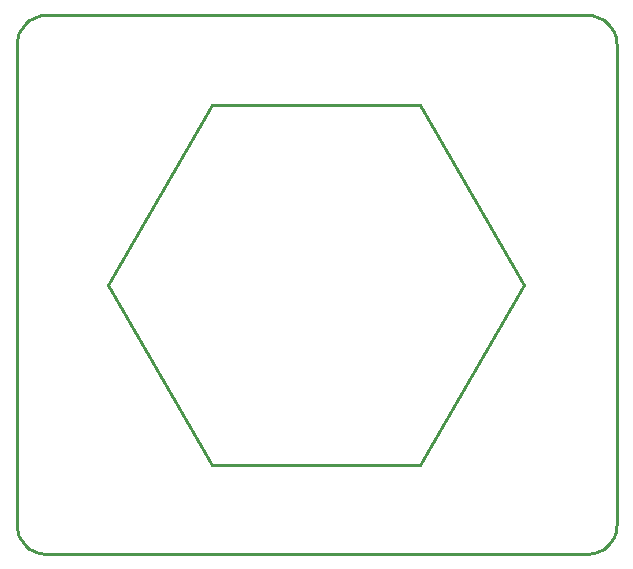
<source format=gbr>
G04 EAGLE Gerber RS-274X export*
G75*
%MOMM*%
%FSLAX34Y34*%
%LPD*%
%IN*%
%IPPOS*%
%AMOC8*
5,1,8,0,0,1.08239X$1,22.5*%
G01*
%ADD10C,0.254000*%


D10*
X-260604Y25400D02*
X-260507Y23186D01*
X-260218Y20989D01*
X-259739Y18826D01*
X-259072Y16713D01*
X-258224Y14666D01*
X-257201Y12700D01*
X-256010Y10831D01*
X-254662Y9073D01*
X-253165Y7440D01*
X-251531Y5942D01*
X-249773Y4594D01*
X-247904Y3403D01*
X-245939Y2380D01*
X-243891Y1532D01*
X-241778Y865D01*
X-239615Y386D01*
X-237418Y97D01*
X-235204Y0D01*
X221996Y0D01*
X224210Y97D01*
X226407Y386D01*
X228570Y865D01*
X230683Y1532D01*
X232731Y2380D01*
X234696Y3403D01*
X236565Y4594D01*
X238323Y5942D01*
X239957Y7440D01*
X241454Y9073D01*
X242802Y10831D01*
X243993Y12700D01*
X245016Y14666D01*
X245864Y16713D01*
X246531Y18826D01*
X247010Y20989D01*
X247299Y23186D01*
X247396Y25400D01*
X247396Y431038D01*
X247299Y433252D01*
X247010Y435449D01*
X246531Y437612D01*
X245864Y439725D01*
X245016Y441773D01*
X243993Y443738D01*
X242802Y445607D01*
X241454Y447365D01*
X239957Y448999D01*
X238323Y450496D01*
X236565Y451844D01*
X234696Y453035D01*
X232731Y454058D01*
X230683Y454906D01*
X228570Y455573D01*
X226407Y456052D01*
X224210Y456341D01*
X221996Y456438D01*
X-235204Y456438D01*
X-237418Y456341D01*
X-239615Y456052D01*
X-241778Y455573D01*
X-243891Y454906D01*
X-245939Y454058D01*
X-247904Y453035D01*
X-249773Y451844D01*
X-251531Y450496D01*
X-253165Y448999D01*
X-254662Y447365D01*
X-256010Y445607D01*
X-257201Y443738D01*
X-258224Y441773D01*
X-259072Y439725D01*
X-259739Y437612D01*
X-260218Y435449D01*
X-260507Y433252D01*
X-260604Y431038D01*
X-260604Y25400D01*
X-183112Y227838D02*
X-95112Y75403D01*
X80888Y75403D01*
X168888Y227838D01*
X80888Y380273D01*
X-95112Y380273D01*
X-183112Y227838D01*
M02*

</source>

^^^^

## Task statement
In the data above, which lines lie between the line with "X-260507Y23186D01*" and the line with "X241454Y9073D01*", inclusive? Print those lines exactly and nothing else.

## Exercise result
X-260507Y23186D01*
X-260218Y20989D01*
X-259739Y18826D01*
X-259072Y16713D01*
X-258224Y14666D01*
X-257201Y12700D01*
X-256010Y10831D01*
X-254662Y9073D01*
X-253165Y7440D01*
X-251531Y5942D01*
X-249773Y4594D01*
X-247904Y3403D01*
X-245939Y2380D01*
X-243891Y1532D01*
X-241778Y865D01*
X-239615Y386D01*
X-237418Y97D01*
X-235204Y0D01*
X221996Y0D01*
X224210Y97D01*
X226407Y386D01*
X228570Y865D01*
X230683Y1532D01*
X232731Y2380D01*
X234696Y3403D01*
X236565Y4594D01*
X238323Y5942D01*
X239957Y7440D01*
X241454Y9073D01*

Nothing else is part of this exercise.